An international team of researchers has developed a new way to produce oxygen on the Red Planet using gases from the local atmosphere and cold plasma. The technology can play a crucial role in the development of human life support systems, since it allows you to get a lot of oxygen for breathing, the production of rocket fuel, fertilizers and building materials with minimal equipment weight.
Space flight programs aimed at scientific exploration and possible colonization of the Moon and Mars are constantly expanding and setting more and more ambitious goals. An important landmark was the NASA Artemis III mission, during which people should land on the surface of the Moon in 2024, for the first time in the last 50 years. Among the long—term goals of this mission is a stable human presence on the Earth's satellite (or its orbit) and the use of the acquired skills and knowledge for the next step — sending people to Mars.
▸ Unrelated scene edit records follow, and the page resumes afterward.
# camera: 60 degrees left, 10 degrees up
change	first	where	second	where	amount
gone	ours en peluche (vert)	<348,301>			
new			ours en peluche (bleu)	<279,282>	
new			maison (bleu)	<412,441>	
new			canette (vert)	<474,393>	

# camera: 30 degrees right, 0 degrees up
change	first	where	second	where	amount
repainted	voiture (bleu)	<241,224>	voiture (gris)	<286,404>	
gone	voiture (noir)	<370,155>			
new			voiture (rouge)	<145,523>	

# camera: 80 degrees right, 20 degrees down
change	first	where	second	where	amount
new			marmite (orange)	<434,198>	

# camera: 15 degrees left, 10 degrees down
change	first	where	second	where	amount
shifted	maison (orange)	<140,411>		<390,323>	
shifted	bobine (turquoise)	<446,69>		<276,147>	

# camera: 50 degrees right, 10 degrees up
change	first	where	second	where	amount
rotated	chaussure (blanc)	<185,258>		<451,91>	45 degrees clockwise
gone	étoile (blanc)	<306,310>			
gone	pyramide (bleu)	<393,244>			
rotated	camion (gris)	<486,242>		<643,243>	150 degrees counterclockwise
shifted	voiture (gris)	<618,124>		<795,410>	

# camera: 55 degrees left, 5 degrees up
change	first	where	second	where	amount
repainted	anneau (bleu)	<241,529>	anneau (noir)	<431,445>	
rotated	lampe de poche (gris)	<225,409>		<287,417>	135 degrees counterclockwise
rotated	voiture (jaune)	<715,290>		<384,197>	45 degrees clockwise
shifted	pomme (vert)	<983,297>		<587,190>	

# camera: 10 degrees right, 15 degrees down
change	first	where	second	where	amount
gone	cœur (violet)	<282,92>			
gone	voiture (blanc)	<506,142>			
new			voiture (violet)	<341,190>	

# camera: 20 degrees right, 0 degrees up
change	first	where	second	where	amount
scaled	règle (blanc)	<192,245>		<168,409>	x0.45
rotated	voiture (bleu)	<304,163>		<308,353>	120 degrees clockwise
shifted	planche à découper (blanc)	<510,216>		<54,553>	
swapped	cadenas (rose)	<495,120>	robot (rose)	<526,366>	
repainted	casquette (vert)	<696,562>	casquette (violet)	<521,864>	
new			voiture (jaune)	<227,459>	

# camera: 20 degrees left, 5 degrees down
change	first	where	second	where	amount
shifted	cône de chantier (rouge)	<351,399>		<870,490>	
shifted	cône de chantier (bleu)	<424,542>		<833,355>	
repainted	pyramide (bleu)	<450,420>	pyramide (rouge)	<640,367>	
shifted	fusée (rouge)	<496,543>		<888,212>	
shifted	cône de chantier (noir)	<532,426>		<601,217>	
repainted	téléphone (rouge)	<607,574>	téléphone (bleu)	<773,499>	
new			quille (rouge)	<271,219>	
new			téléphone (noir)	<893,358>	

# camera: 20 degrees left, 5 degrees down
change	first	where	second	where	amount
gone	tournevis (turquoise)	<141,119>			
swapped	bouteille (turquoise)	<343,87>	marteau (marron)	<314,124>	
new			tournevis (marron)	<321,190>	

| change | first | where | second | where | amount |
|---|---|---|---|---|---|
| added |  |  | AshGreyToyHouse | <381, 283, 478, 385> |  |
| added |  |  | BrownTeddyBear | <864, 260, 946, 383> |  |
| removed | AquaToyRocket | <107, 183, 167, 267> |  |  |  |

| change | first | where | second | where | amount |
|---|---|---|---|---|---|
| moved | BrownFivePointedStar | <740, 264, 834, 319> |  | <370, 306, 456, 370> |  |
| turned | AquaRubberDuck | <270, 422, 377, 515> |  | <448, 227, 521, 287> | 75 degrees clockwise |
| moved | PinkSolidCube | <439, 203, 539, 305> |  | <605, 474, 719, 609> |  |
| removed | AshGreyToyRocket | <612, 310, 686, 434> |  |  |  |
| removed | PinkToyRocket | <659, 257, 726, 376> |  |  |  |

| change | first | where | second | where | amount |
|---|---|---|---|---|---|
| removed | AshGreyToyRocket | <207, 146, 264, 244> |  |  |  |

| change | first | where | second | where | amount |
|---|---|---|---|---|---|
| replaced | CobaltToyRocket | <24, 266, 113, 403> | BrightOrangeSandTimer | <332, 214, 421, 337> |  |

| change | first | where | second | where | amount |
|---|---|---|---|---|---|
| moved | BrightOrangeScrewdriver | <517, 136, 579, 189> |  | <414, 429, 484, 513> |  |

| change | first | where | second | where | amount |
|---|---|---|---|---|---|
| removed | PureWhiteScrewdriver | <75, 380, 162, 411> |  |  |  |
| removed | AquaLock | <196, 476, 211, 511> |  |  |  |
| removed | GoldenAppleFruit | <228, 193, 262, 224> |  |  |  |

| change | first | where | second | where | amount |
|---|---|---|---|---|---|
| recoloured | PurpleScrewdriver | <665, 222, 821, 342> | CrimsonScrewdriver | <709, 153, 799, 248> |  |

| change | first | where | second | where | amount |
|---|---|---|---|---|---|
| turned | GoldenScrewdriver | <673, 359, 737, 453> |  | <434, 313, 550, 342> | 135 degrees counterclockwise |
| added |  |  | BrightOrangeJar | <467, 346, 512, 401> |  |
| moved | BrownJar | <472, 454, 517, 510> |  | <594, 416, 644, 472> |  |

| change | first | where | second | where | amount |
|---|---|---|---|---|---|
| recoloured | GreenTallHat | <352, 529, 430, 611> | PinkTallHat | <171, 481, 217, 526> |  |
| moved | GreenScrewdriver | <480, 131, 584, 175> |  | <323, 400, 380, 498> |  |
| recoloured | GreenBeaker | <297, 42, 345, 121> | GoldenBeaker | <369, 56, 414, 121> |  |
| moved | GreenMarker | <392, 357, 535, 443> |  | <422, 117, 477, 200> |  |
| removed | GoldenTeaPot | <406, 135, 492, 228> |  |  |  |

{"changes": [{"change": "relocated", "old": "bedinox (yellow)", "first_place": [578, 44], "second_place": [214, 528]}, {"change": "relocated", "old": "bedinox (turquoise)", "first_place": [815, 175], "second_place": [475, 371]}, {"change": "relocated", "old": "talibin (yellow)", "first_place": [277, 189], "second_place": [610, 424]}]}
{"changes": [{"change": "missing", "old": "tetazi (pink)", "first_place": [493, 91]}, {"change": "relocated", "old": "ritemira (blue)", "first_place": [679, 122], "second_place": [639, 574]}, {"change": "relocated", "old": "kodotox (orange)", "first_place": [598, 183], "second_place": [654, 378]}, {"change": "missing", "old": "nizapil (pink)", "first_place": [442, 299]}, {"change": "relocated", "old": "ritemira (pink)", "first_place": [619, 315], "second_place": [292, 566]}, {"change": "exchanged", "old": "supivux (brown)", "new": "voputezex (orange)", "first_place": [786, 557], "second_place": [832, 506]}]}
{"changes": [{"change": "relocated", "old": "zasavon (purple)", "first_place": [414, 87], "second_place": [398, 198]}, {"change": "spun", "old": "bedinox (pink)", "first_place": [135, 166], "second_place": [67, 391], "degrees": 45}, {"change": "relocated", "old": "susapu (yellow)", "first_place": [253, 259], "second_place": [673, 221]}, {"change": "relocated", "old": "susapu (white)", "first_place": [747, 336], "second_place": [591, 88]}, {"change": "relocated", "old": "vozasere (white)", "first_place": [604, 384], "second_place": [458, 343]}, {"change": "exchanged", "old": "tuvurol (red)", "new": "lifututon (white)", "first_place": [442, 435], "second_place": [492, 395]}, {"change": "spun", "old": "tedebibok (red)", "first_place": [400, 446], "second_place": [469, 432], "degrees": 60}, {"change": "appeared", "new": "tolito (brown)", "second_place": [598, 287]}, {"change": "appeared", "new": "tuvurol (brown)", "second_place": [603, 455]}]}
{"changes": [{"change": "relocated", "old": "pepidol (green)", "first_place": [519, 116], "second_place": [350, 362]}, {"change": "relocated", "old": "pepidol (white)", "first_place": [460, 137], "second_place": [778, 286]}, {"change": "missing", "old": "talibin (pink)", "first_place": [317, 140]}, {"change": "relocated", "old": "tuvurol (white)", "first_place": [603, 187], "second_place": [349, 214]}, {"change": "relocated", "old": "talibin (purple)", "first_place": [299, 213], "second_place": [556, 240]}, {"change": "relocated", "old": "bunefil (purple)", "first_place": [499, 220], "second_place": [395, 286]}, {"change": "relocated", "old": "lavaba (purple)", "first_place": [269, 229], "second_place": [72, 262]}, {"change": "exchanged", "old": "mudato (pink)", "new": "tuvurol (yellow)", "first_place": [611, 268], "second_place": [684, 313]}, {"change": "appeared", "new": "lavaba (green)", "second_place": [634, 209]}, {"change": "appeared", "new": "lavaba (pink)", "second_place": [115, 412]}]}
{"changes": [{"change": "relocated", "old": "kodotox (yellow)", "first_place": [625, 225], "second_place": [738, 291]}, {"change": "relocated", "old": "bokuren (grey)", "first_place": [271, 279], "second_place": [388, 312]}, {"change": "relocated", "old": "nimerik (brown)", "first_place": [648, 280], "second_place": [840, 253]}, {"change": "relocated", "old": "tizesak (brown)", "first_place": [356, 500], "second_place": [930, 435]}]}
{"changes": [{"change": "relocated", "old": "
The so-called use of resources on site (collection and processing of resources found, for example, on Mars, and their use for human life support) is crucial for the implementation of these plans. After all, it will be much easier, cheaper and safer for space settlements to develop a technology for obtaining the same oxygen from the atmosphere or regolith (soil) The Red planet, than to deliver it from Earth. But oxygen is needed not only for breathing astronauts, but also, for example, as a component of rocket fuel.
An international team of scientists from Portugal, France, the USA and the Netherlands has proposed a new approach to the production of oxygen in the conditions of Mars. Their technology is based on the generation of non-thermal (cold) plasma and the use of conductive membranes to separate the gas mixture. A detailed description of the development, as well as the test results of the first prototypes are presented in an article published in the Journal of Applied Physics.
Cold plasma is a highly reactive gas medium that is usually created and maintained by electrical discharges. Free high—energy electrons and relatively cold non-ionized gas molecules coexist in it - unlike ordinary plasma (which, for example, stars are made of), consisting of electrons and positively and negatively charged ions. This type of plasma is called cold or non-thermal, because it is produced at temperatures close to room temperature, instead of several thousand degrees, typical for conventional (thermal or hot) plasma.
The idea of the authors of the new work is to use these free electrons of cold plasma and without heating to get oxygen from carbon dioxide, which is more than 95 percent in the atmosphere of Mars. Then, using special conductive membranes, filter the oxygen from the resulting gas mixture and apply it to respiration, the production of rocket fuel, fertilizers and building materials.
According to the researchers, the strengths of the developed plasma technology are that it is compact, scalable, reliable, versatile and does not require expensive materials. In addition, unlike other methods of obtaining oxygen, the method is ideally adapted to power from non-permanent energy sources (for example, solar panels) and can work at Martian reduced pressure, since it is ideal for plasma ignition. This distinguishes the new oxygen production technology from solid oxide electrolysis used in the MOXIE device installed on the Perseverance rover and already undergoing testing on Mars.
The scientists did not limit themselves to theoretical research and decided to test the efficiency of the technology during two experimental campaigns in the Laboratory of Plasma Physics of the Polytechnic School (France) and the Dutch Institute of Fundamental Energy Research (the Netherlands).
In the first test, the operation of the experimental setup was evaluated at low temperatures (the average temperature on the surface of Mars is minus 60 degrees Celsius), and in the second — at low Martian pressure (about 100 times less than on Earth).
Experiments have shown that in both cases, the prototype was able to convert up to a third of carbon dioxide into oxygen, and this is considered a very good indicator. In any case, the authors of the work believe that this is only the first step towards the development of technology. Subsequently, by improving the models for describing cold plasma and conductive membranes, as well as improving the device and the working scheme of the prototype, even more impressive results can be achieved.